▸ Source information

################

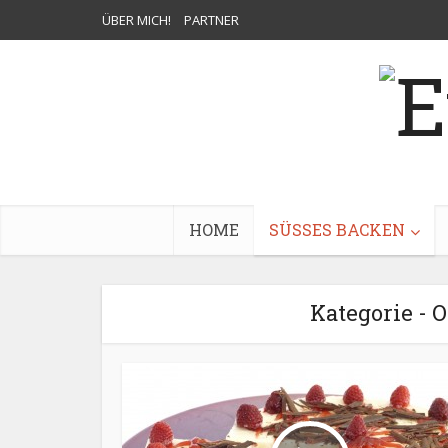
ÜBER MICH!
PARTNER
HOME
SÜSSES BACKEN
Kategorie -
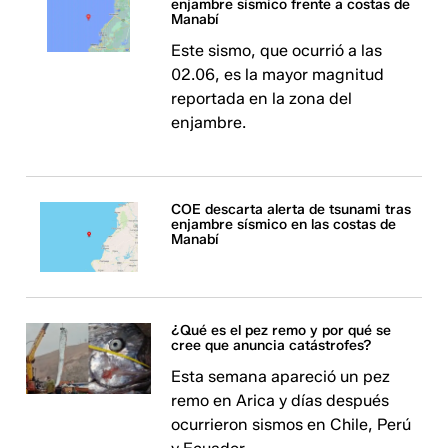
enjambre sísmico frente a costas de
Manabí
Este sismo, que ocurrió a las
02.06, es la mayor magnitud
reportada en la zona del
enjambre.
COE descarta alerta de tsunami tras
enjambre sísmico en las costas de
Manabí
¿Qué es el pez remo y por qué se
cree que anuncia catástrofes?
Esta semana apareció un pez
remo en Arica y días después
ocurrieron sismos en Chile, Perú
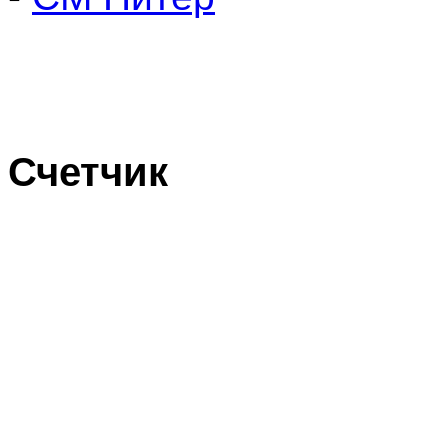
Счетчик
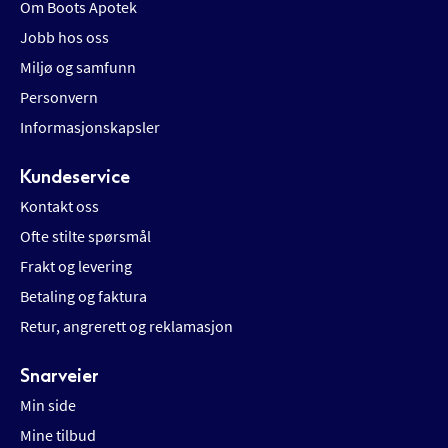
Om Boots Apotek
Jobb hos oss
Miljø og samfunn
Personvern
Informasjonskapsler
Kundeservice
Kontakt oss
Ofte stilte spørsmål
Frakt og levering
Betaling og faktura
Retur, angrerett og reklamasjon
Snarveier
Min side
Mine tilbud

################

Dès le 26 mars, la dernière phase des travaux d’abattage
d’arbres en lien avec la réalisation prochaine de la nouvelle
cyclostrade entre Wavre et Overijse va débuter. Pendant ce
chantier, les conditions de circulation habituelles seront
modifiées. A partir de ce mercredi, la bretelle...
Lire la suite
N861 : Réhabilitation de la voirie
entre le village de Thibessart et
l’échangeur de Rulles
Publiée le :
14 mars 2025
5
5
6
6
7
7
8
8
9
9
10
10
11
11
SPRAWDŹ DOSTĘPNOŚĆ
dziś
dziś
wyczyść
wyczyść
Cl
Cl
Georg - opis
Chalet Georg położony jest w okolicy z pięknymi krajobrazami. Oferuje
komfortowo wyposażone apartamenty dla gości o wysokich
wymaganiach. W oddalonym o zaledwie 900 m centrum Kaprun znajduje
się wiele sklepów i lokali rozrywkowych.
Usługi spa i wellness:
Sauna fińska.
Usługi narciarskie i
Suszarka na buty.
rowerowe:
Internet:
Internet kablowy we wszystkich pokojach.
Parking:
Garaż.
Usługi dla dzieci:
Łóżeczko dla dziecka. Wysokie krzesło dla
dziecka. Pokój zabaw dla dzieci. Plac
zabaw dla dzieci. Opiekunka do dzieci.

################

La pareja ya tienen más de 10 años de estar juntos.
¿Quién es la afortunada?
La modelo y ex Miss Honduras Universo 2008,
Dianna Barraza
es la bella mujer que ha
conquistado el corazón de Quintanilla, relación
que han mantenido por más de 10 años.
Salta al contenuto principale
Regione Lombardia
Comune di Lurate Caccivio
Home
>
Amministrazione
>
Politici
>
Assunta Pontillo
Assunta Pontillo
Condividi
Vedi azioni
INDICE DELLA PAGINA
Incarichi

################

▸ Exercise aim
Taking the material above, extract exactly and only the lines from the line with "02.06, es la mayor magnitud" to the line with "remo en Arica y días después", inclusive of both.

▸ Result for this exercise
02.06, es la mayor magnitud
reportada en la zona del
enjambre.
COE descarta alerta de tsunami tras
enjambre sísmico en las costas de
Manabí
¿Qué es el pez remo y por qué se
cree que anuncia catástrofes?
Esta semana apareció un pez
remo en Arica y días después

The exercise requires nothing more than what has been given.